§ Work task: Copy out again, unchanged, the line that contains "line: (259, 496)" and every line after it down to the last line of the data.
_ _ _ _ _
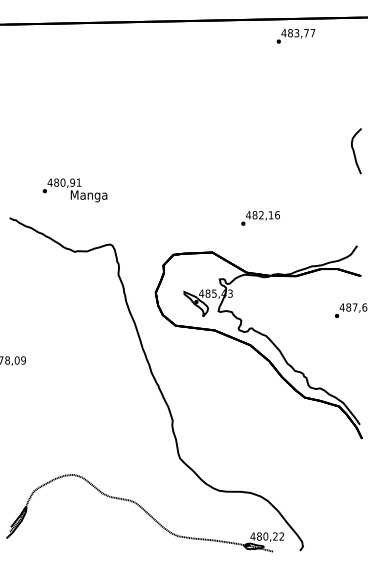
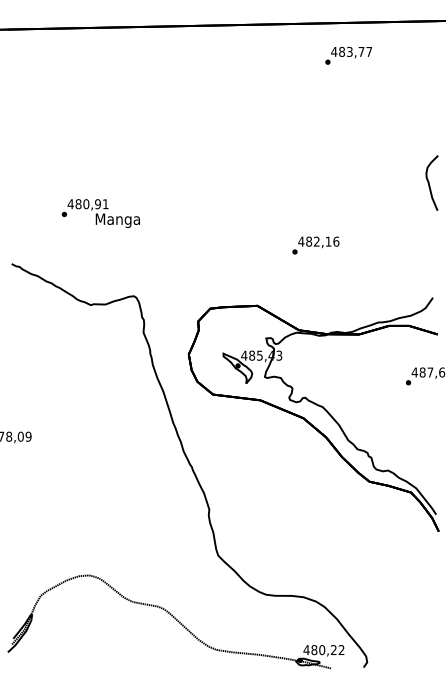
text: (295, 36) -> (348, 55), moved
text: (74, 190) -> (100, 213), moved
text: (260, 218) -> (315, 245), moved

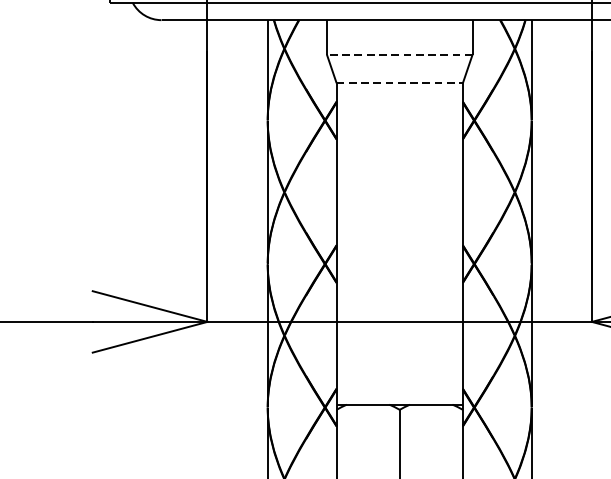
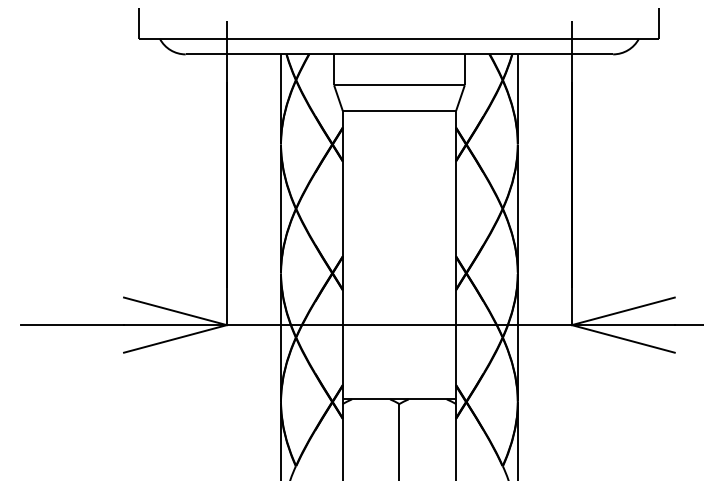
line: (398, 54) -> (398, 85), dashed -> solid
line: (399, 83) -> (399, 111), dashed -> solid

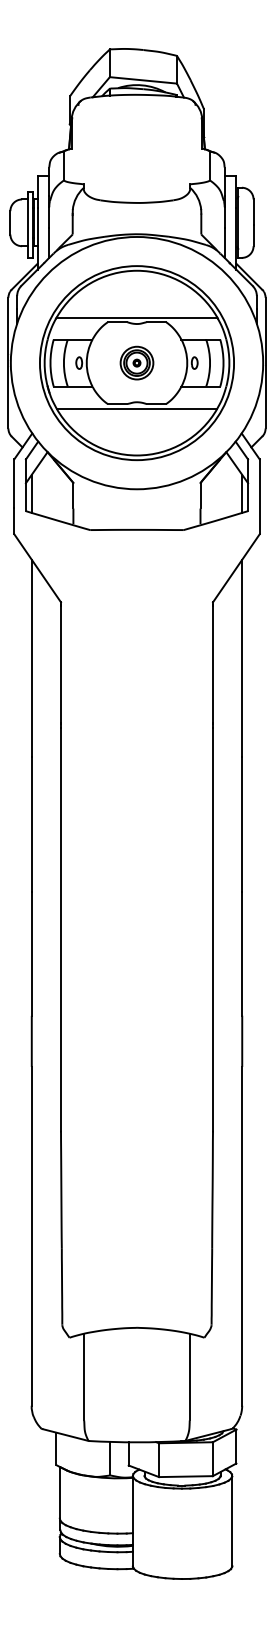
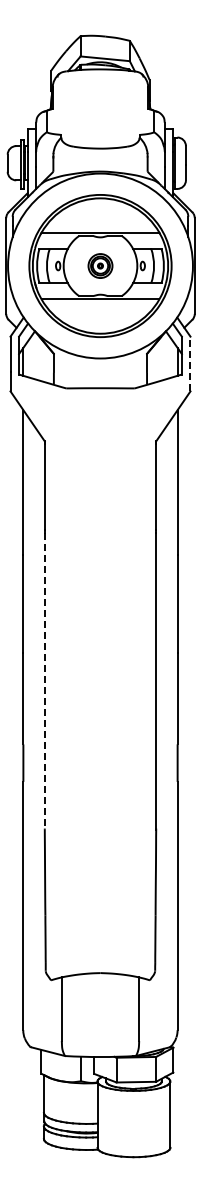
line: (259, 496) -> (190, 363), solid -> dashed
line: (60, 931) -> (44, 682), solid -> dashed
_ _ _ _ _
§ Written reply:
line: (259, 496) -> (190, 363), solid -> dashed
line: (60, 931) -> (44, 682), solid -> dashed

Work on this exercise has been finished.